BER Structural Biology and Imaging Resources
Synchrotron, Neutron, and Cryo-EM
U.S. Department of Energy | Office of Science | Office of Biological and Environmental Research

Cell and Tissue Structure

The following are imaging and characterization techniques that can be used to study cell and tissue structure.

Cryo-Electron Microscopy and Tomography

Using electrons, cryo-electron microscopy (cryo-EM) and cryo-electron tomography (cryo-ET) techniques provide images of biological materials that are frozen in their native state, ranging from proteins to very large biological assemblies and complexes, at variable resolutions that stretch to the atomic level. Studies are done in two- and three dimensions and do not require crystalline materials.

Neutron Imaging

Neutron imaging includes neutron radiography and computed tomography. Taking advantage of H/D contrast, and the high penetrating power and the nondestructive nature of neutrons, it is possible to study structures of a wide range of hierarchical and complex materials of biological relevance at a resolution of ~50 µm.

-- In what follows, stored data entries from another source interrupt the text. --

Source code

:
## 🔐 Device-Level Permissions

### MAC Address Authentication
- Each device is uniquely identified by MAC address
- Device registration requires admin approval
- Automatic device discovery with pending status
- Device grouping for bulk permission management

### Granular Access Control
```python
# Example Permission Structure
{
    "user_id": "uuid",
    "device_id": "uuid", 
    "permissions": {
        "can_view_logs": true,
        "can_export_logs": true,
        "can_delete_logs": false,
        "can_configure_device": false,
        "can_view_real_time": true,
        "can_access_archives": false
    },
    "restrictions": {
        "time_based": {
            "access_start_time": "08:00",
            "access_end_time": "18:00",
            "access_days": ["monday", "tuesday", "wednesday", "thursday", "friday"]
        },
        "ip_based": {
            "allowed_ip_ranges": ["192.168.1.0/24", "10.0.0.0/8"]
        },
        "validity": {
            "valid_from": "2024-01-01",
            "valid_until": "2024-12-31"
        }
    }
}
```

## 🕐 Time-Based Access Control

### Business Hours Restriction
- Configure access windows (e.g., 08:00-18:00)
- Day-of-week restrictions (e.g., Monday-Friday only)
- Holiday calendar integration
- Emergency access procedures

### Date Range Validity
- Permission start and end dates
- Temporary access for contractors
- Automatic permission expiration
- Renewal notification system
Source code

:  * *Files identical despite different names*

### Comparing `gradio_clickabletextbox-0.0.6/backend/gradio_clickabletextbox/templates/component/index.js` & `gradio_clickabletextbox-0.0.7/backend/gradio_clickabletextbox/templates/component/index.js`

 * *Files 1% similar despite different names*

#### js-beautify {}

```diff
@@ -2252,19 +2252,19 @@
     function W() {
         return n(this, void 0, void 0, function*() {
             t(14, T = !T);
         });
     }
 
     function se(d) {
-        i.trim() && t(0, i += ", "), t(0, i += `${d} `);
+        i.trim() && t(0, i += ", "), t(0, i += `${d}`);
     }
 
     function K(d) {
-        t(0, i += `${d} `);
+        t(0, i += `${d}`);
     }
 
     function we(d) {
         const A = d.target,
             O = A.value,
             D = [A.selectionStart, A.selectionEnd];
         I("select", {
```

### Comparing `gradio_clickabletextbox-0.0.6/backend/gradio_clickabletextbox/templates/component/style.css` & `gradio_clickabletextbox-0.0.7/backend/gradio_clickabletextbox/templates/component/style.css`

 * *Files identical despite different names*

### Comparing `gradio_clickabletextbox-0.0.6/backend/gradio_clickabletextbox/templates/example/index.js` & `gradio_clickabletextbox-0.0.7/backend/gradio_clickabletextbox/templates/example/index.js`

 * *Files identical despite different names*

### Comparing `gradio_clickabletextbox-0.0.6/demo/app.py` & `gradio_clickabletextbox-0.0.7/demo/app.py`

Examples include transport and interactions of fluids in porous media, plant-plant and plant-fungal interactions, pore structure and voids in soil under environmentally relevant conditions, and cavitation and gas embolism in plant-soil-groundwater systems.

Soft X-Ray Tomography

There are several variants of X-ray imaging, including 2D and 3D (tomography), that use both soft and hard X-rays. Soft X-ray tomography can be used to image the 3D structural organization of whole, hydrated biological cells in the native state down to a resolution of about 35 nm. Hard X-ray tomography can provide 2D and 3D information on more strongly absorbing and less radiation sensitive biological materials with a resolution of 30 nm or less. A variant of X-ray imaging, called spectromicroscopy, provides spatially resolved information about metal distribution and chemical speciation in materials of biological and medical relevance, including tissues with resolutions typically from submicrons to millimeters.